I was idly flicking through the pages of the prayer book on the shelf waiting for the service to start properly when the congregation rose to their feet and, expecting to sing a hymn or follow in a prayer, we followed suit. Then the strangest thing happened, one by one people started to drift out from the pews and walk towards the back of the church. We stood there watching, confused, as the good people of St Chad's left their seats, gathered up their belongings and filed out into the sunny churchyard.
It was when Granny spotted the vicar heading our way that she got suspicious and collared him. It took just a few words with him for her to work out what had happened and she realised that with Easter being a moveable feast, and this year it being early, Easter Sunday had coincided with British Summer Time starting and she'd forgotten to put the clocks forward the night before. We'd arrived for my special Easter service an hour late and missed the whole bloody thing.
Since then my only experience of church has been weddings, funerals and a tedious debate about fracking at Preston Minster a few years ago.
This year Easter will be spent, much like the previous three weeks, at home.

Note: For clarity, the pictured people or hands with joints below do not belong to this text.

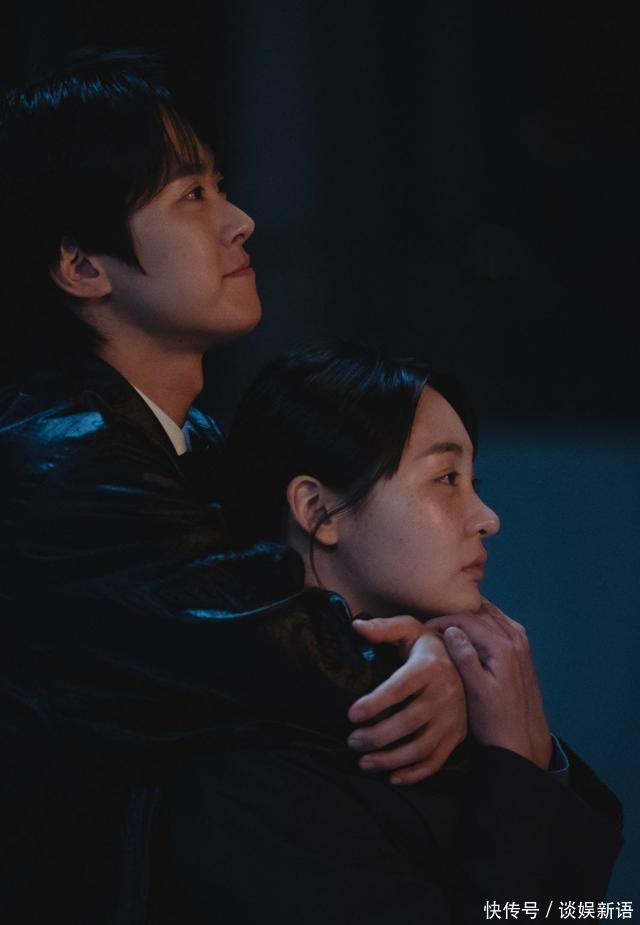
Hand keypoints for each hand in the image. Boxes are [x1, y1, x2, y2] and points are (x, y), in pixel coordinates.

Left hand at [346, 616, 467, 784]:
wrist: (468, 662)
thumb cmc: (431, 646)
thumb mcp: (410, 629)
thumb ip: (384, 628)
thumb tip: (356, 627)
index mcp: (429, 667)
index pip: (399, 687)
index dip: (375, 702)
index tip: (351, 714)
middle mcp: (443, 694)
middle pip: (408, 722)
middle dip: (376, 736)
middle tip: (352, 741)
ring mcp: (452, 718)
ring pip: (421, 747)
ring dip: (390, 759)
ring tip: (364, 761)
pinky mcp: (456, 736)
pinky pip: (436, 761)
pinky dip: (414, 773)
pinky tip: (391, 776)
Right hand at [428, 598, 551, 769]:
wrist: (524, 741)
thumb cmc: (496, 721)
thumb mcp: (477, 692)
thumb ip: (465, 658)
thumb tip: (451, 630)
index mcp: (502, 647)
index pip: (468, 619)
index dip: (443, 620)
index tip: (425, 628)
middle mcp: (515, 639)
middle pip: (480, 611)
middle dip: (455, 614)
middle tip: (433, 625)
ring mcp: (521, 643)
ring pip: (491, 614)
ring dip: (469, 615)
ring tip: (447, 625)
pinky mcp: (522, 650)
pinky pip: (500, 623)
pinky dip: (483, 621)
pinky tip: (470, 630)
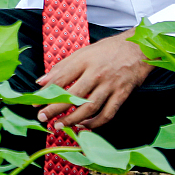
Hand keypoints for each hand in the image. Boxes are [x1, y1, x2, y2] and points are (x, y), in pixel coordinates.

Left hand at [37, 32, 151, 131]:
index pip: (61, 78)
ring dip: (73, 119)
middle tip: (43, 118)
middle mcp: (96, 73)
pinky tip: (84, 126)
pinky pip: (108, 114)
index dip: (46, 92)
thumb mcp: (83, 52)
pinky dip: (95, 124)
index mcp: (84, 60)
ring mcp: (110, 84)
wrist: (139, 47)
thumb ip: (62, 67)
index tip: (35, 103)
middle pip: (73, 95)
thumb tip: (40, 81)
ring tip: (60, 125)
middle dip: (55, 109)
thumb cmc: (108, 50)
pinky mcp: (122, 94)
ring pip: (89, 107)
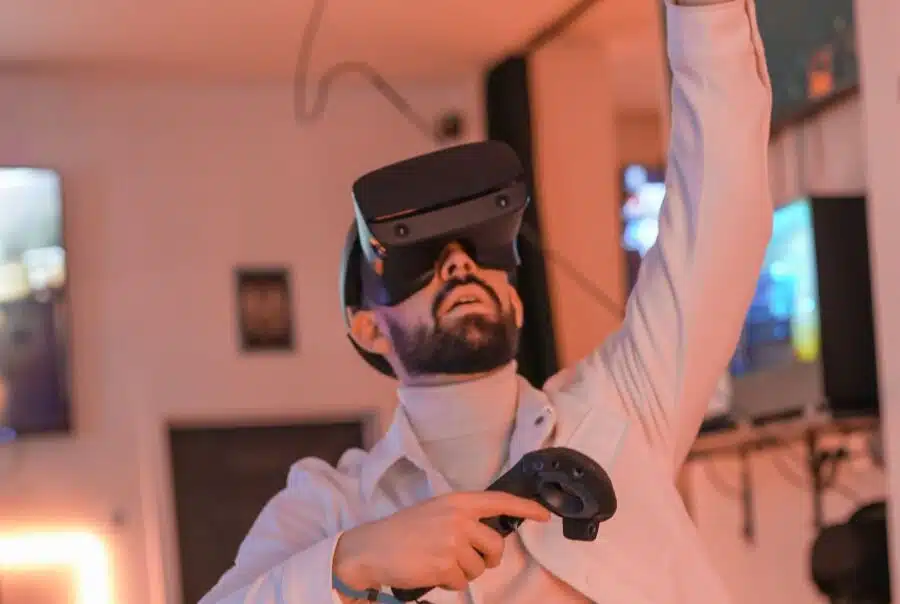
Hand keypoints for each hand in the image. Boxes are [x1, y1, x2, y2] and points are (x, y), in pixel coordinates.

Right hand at [333, 491, 550, 591]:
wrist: (373, 548)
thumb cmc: (403, 531)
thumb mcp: (436, 511)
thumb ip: (463, 517)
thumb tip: (489, 534)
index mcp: (458, 502)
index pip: (500, 501)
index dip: (526, 507)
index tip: (545, 515)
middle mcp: (459, 518)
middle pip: (496, 545)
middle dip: (487, 558)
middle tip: (465, 558)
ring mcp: (453, 541)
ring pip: (480, 567)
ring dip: (463, 571)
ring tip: (439, 561)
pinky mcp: (445, 564)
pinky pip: (462, 581)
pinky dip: (449, 582)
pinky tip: (432, 571)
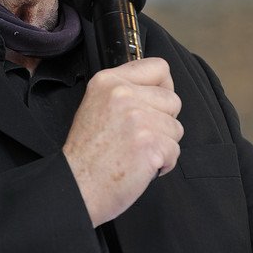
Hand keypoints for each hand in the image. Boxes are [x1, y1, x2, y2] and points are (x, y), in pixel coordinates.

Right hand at [63, 57, 183, 226]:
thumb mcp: (95, 105)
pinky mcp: (150, 143)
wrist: (77, 185)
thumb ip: (124, 92)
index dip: (163, 88)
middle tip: (137, 137)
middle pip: (172, 100)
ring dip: (162, 144)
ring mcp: (138, 118)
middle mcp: (123, 94)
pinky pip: (175, 151)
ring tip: (136, 152)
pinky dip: (163, 163)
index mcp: (108, 80)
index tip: (154, 104)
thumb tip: (159, 89)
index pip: (159, 67)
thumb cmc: (86, 153)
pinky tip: (140, 166)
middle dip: (163, 122)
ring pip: (176, 128)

The papers are saying that the lockdown might be lifted by the end of May if, and only if, we the British public stick to the emergency measure and stay at home like good citizens.
The Government, concurrently, are issuing pleas to stay in as the weather improves this week, and thinly veiled threats that the lockdown will become less of a 'we're all in it together so let's do the right thing' affair, and more of a 'you will stay at home or we will set the police on you' type thing.
I suspect, and this is after a brief chat with a police officer this week, that the powers that be have been easing us into what will become a more draconian state until this passes. Taking a society from total freedom to complete lockdown is far more difficult than introducing it in small steps as they have done. We're all used to staying at home now and less likely to balk at the idea of being told to rather than asked to. Anyway, time will tell and I'm not going anywhere any time soon.